Facebook warns growth will slow after posting strong quarter, shares fall

Mark Zuckerberg speaking during an event at the Facebook headquarters in Menlo Park, California.
Mark Zuckerberg speaking during an event at the Facebook headquarters in Menlo Park, California.PHOTO: EPA

NEW YORK (REUTERS) - Facebook Inc shares tumbled more than 7 per cent in after-hours trading on Wednesday (Nov 2) after the company warned that revenue growth would slow this quarter, offsetting strong earnings that handily beat Wall Street estimates.

In a call with analysts, Facebook chief financial officer David Wehner said ad growth would likely slow "meaningfully" due to limits on "ad load", or the number of ads that Facebook can put in front of customers without alienating them.

He also said 2017 would be a year of aggressive investment that will see a substantial increase in expenses.

Facebook shares were down 7.7 per cent in after hours trading, at US$117.35.

"They have reached the limit of the ad frequency on news feed, so they are going to have to find revenue growth from other areas like pricing, user engagement, user base growth," said Mr Josh Olson, an analyst at Edward Jones.

However, he said investment in the business should benefit Facebook in the longer term. "We have been down this road before with Facebook, they have invested something like this in mobile and we have seen it pay off. So we are looking at it as an opportunity," said Mr Olson.

While the warning about the fourth quarter sent some investors running, by most metrics the company beat analysts' expectations on torrid mobile ad growth.

Mobile ads accounted for 84 per cent of Facebook's total advertising revenue of US$6.82 billion in the third quarter that ended Sept 30, compared with 78 per cent a year earlier.

The company is also reaping the benefits of a big push into video, both on Facebook itself and on the Instagram photo app.

Facebook reported a 55.8 per cent rise in quarterly revenue, to US$7.01 billion, beating analysts' average estimate of US$6.92 billion, according to Thomson Reuters I/B/E/S.

Excluding items, the company earned US$1.09 per share.

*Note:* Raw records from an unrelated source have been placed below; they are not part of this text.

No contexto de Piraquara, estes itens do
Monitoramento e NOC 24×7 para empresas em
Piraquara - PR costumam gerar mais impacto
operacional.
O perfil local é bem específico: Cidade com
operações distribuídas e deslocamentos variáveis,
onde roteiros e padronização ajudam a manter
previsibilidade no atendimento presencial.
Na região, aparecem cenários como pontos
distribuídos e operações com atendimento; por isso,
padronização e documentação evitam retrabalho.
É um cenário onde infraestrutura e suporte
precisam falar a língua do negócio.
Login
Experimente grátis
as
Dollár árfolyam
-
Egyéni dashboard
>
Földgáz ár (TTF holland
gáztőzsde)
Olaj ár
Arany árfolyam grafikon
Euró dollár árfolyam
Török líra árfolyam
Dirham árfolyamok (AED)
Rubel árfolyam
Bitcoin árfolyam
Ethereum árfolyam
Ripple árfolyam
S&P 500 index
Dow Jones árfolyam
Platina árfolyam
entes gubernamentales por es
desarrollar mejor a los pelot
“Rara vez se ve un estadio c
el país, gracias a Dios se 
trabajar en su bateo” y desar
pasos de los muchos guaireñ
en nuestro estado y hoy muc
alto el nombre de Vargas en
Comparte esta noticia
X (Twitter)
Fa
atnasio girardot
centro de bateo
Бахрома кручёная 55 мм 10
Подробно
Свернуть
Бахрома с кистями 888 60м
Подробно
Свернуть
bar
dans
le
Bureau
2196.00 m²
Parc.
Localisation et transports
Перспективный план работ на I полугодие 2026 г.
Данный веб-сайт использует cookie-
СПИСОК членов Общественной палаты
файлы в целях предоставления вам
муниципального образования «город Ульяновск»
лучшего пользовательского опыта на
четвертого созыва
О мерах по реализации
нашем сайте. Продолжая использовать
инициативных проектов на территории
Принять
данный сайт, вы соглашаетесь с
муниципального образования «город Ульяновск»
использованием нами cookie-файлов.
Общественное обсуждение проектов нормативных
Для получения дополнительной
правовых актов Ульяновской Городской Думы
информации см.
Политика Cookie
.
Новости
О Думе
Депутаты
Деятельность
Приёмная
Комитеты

On that basis, analysts had expected 97 cents per share.

Facebook said about 1.79 billion people were using its site monthly as of Sept 30, up 16 per cent from a year earlier.

The strong numbers come as Facebook has struggled in recent months to combat allegations that it unfairly removes certain content on its service, and news in September that the company had for years overestimated how it calculates the average time users spend watching video.